• Fragment strony

-------------------------

„Sympatyk” autorstwa Viet Thanh Nguyen jest tegorocznym laureatem jednej z najbardziej prestiżowych nagród literackich – nagrody Pulitzera. To historia o szpiegu, uchodźcy i mordercy, ale również synu, przyjacielu i kochanku, który dokonuje rozliczenia swojego życia, wyznając grzechy tajemniczemu komendantowi.
Już pierwsze zdanie nie pozostawia żadnych złudzeń kim jest autor : „Jestem szpiegiem, śpiochem, kretem, człowiekiem o dwóch twarzach”. Zdefiniowanie własnej osoby zaskakuje, tym bardziej, że nie niesie żadnych pozytywnych odczuć. Czytelnik spodziewa się mrocznej historii człowieka, którego życie budowane było na kłamstwie.
Główny bohater w swoich wspomnieniach snuje opowieści o przeszłości: swoich grzechach, ale i sukcesach. Jest owocem miłości Wietnamki i francuskiego księdza katolickiego. Od najmłodszych lat był wytykany palcami i obrażany ze względu na swoje grzeszne pochodzenie. Historia rozpoczyna się w momencie kiedy młody kapitan wraz z generałem planują ucieczkę przed Wietkongiem. Jedynym kierunkiem pozostaje kraj sprzymierzeńców – Ameryka.
Poza wątkami szpiegowskimi głównego bohatera, poznajemy również historie emigrantów, którzy po wojnie uciekali z ojczyzny i szukali lepszej przyszłości w Ameryce. Degradacja społeczna, konieczność zmierzenia się z nowym światem, inną mentalnością sprawia, że nie każdy z przybyszó daje sobie radę. Frustracja często rozbudza w nich agresję z którą próbują stworzyć swoją przestrzeń, aby wyładować się, poczuć bezpiecznie.

-------------------------

• Zapisane dane

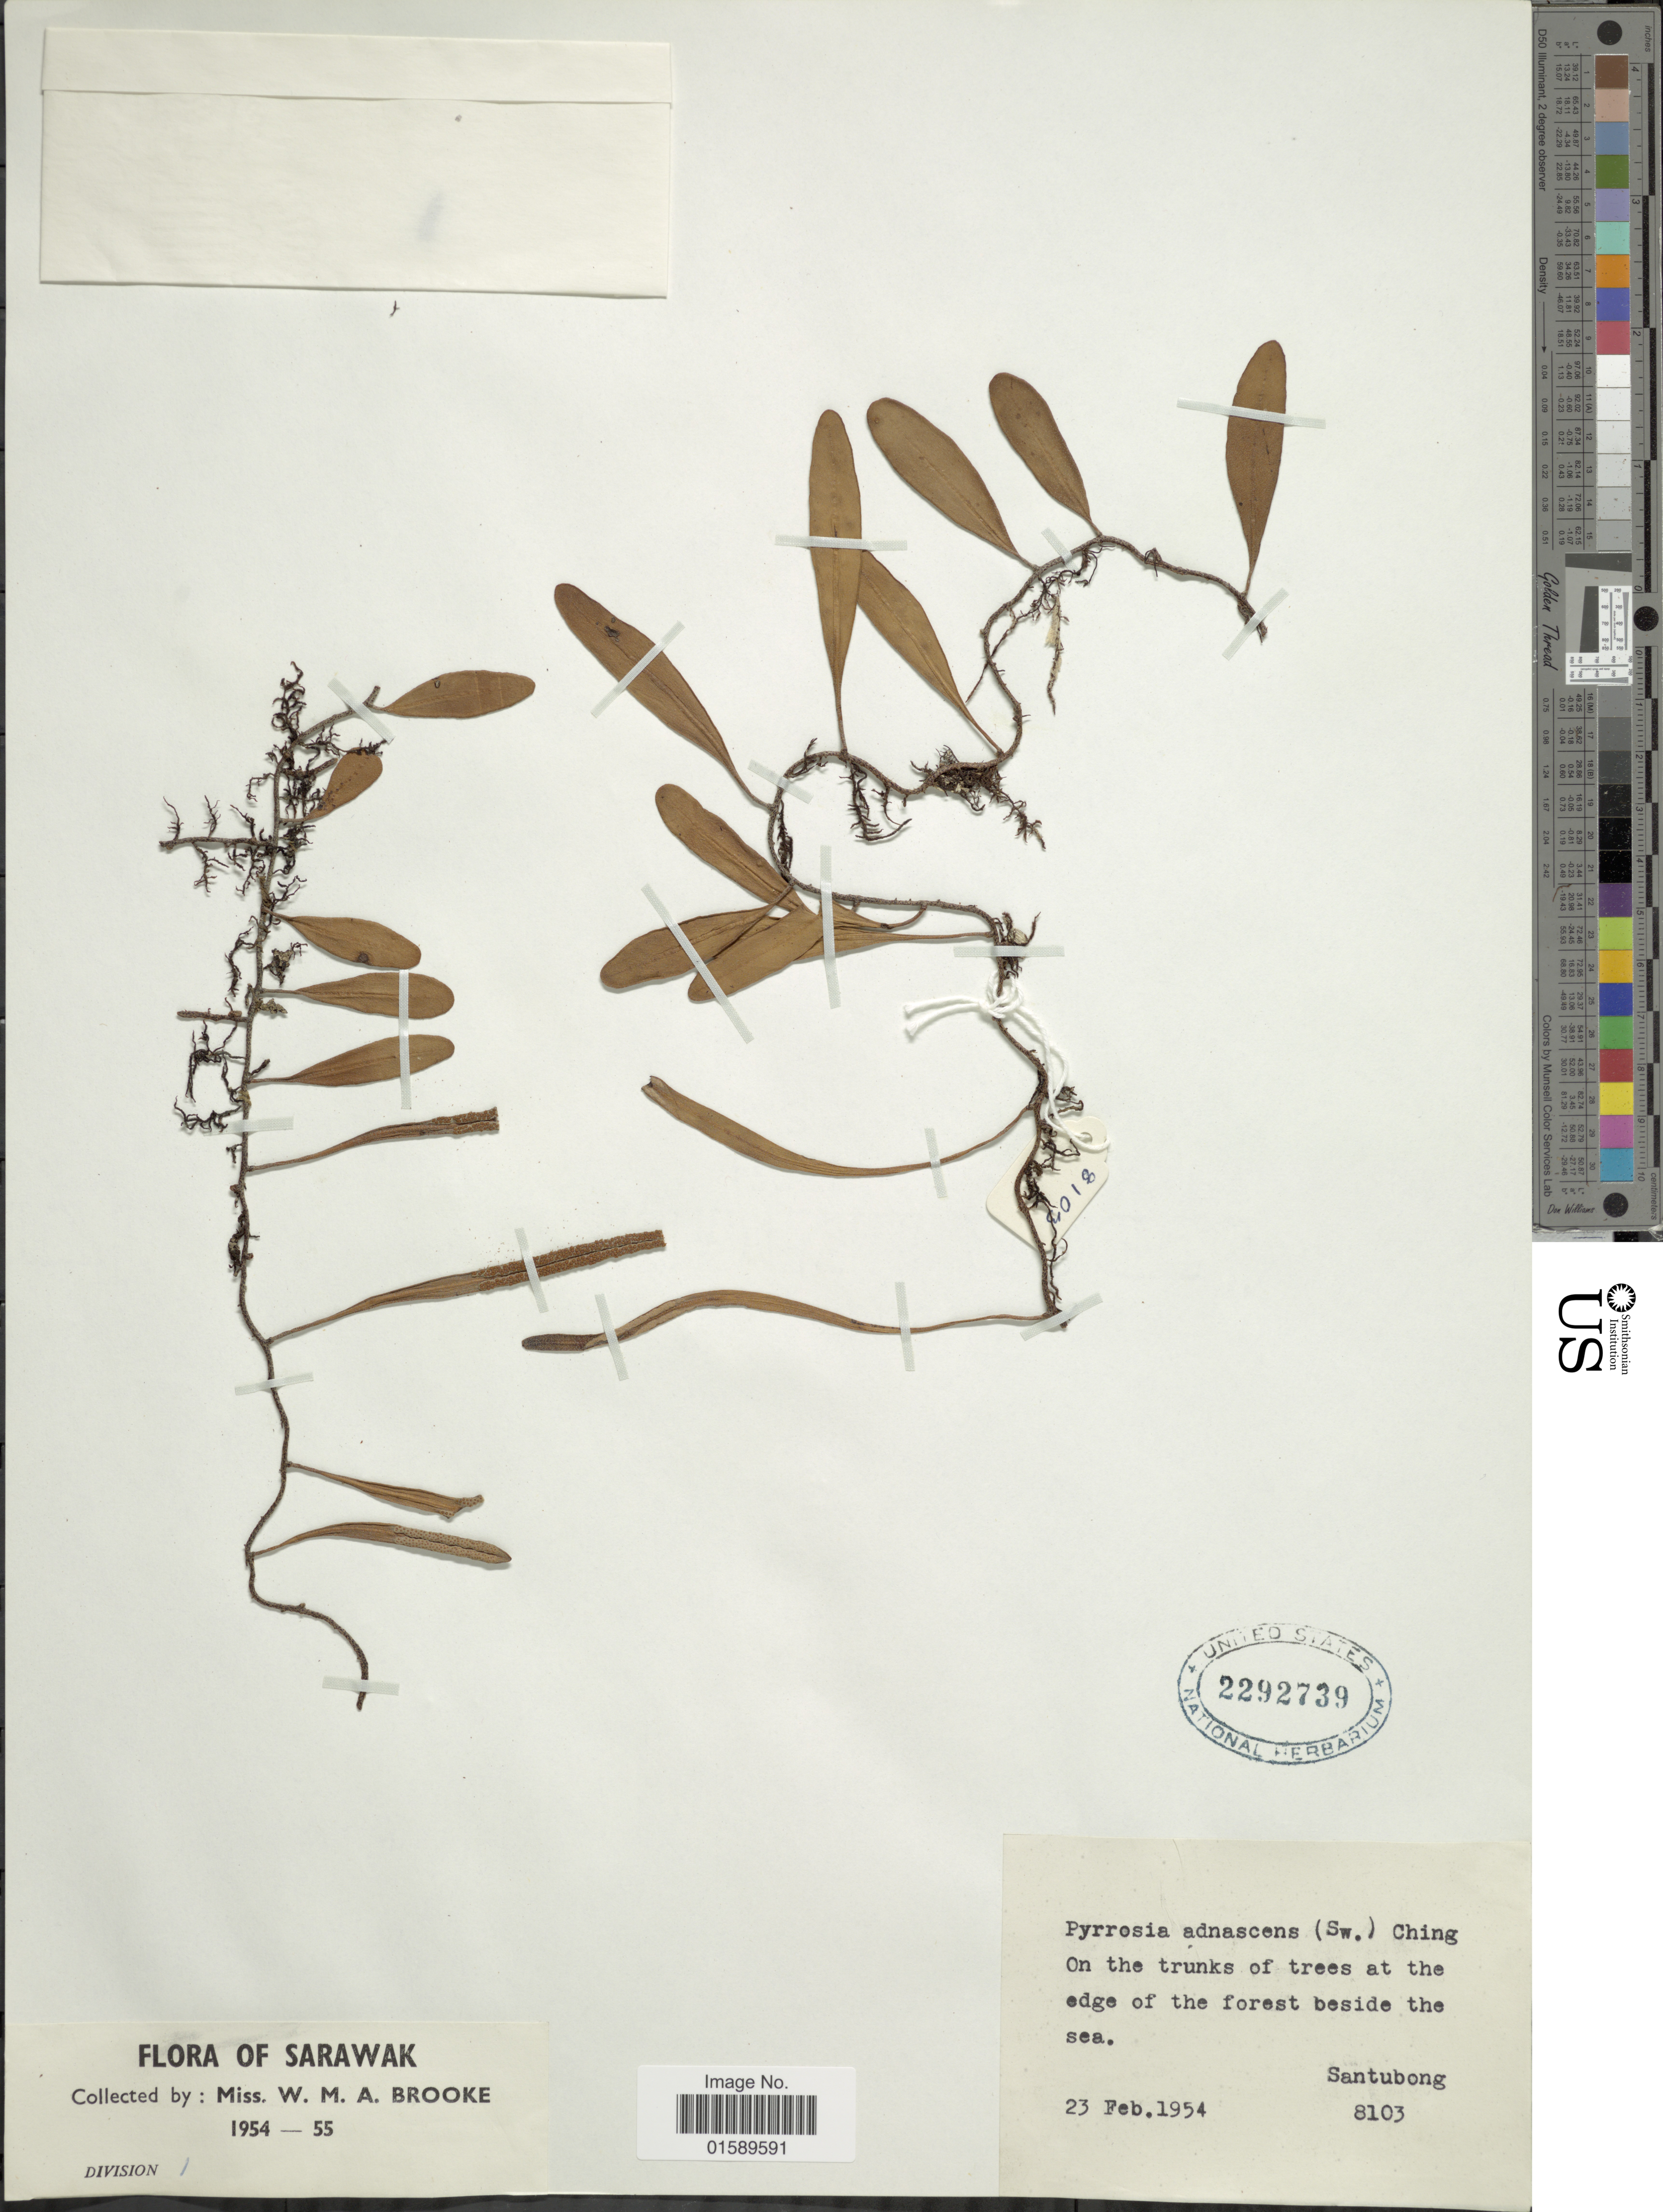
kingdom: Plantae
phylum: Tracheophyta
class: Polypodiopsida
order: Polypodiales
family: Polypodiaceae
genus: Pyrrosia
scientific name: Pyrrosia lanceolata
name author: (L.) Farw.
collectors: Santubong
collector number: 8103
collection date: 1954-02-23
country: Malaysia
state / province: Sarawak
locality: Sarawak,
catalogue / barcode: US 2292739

-------------------------

• Zadania i ćwiczenia
1/ Przepisz bez zmian fragment tekstu o powieści „Sympatyk”, który zaczyna się od słów zawierających „Główny bohater w”, a kończy na „sprzymierzeńców – Ameryka.”.
2/ Pisz dalej tekst o powieści „Sympatyk”, zaczynając po jego ostatnim zdaniu.

• Odpowiedzi do zadań
1/
Główny bohater w swoich wspomnieniach snuje opowieści o przeszłości: swoich grzechach, ale i sukcesach. Jest owocem miłości Wietnamki i francuskiego księdza katolickiego. Od najmłodszych lat był wytykany palcami i obrażany ze względu na swoje grzeszne pochodzenie. Historia rozpoczyna się w momencie kiedy młody kapitan wraz z generałem planują ucieczkę przed Wietkongiem. Jedynym kierunkiem pozostaje kraj sprzymierzeńców – Ameryka.

2/
Kraj wolności i wielkich możliwości dla Azjatów jest jedynie przechowalnią ich ciał. Sam bohater stwierdza: „Używaliśmy sosu rybnego tak jak wieśniacy z Transylwanii nosili przy sobie ząbki czosnku dla ochrony przed wampirami, tylko w naszym przypadku chodziło o odstraszenie przybyszów z Zachodu, którzy nie potrafili pojąć, że naprawdę odrażający jest smród sera. Czym jest sfermentowana ryba w porównaniu ze zsiadłym mlekiem?” Różnice żywnościowe zdają się być trafną analizą różnic mentalnych. Wietnamscy przybysze nie są w stanie zaakceptować nowej sytuacji. Zdegradowani do stróżów kościelnych czy pracowników stacji benzynowej tracą wartość jako ludzie: „ich jądra z każdym dniem kurczyły się coraz bardziej; zżerał ich złośliwy nowotwór zwany asymilacją i poddawał się typowej dla uchodźców hipochondrii, która sprawiała, że niegroźne choroby i dolegliwości urastały do rangi śmiertelnego zagrożenia, a skażenie zachodnią cywilizacją przenosiło się na ich bezbronne dzieci i żony”.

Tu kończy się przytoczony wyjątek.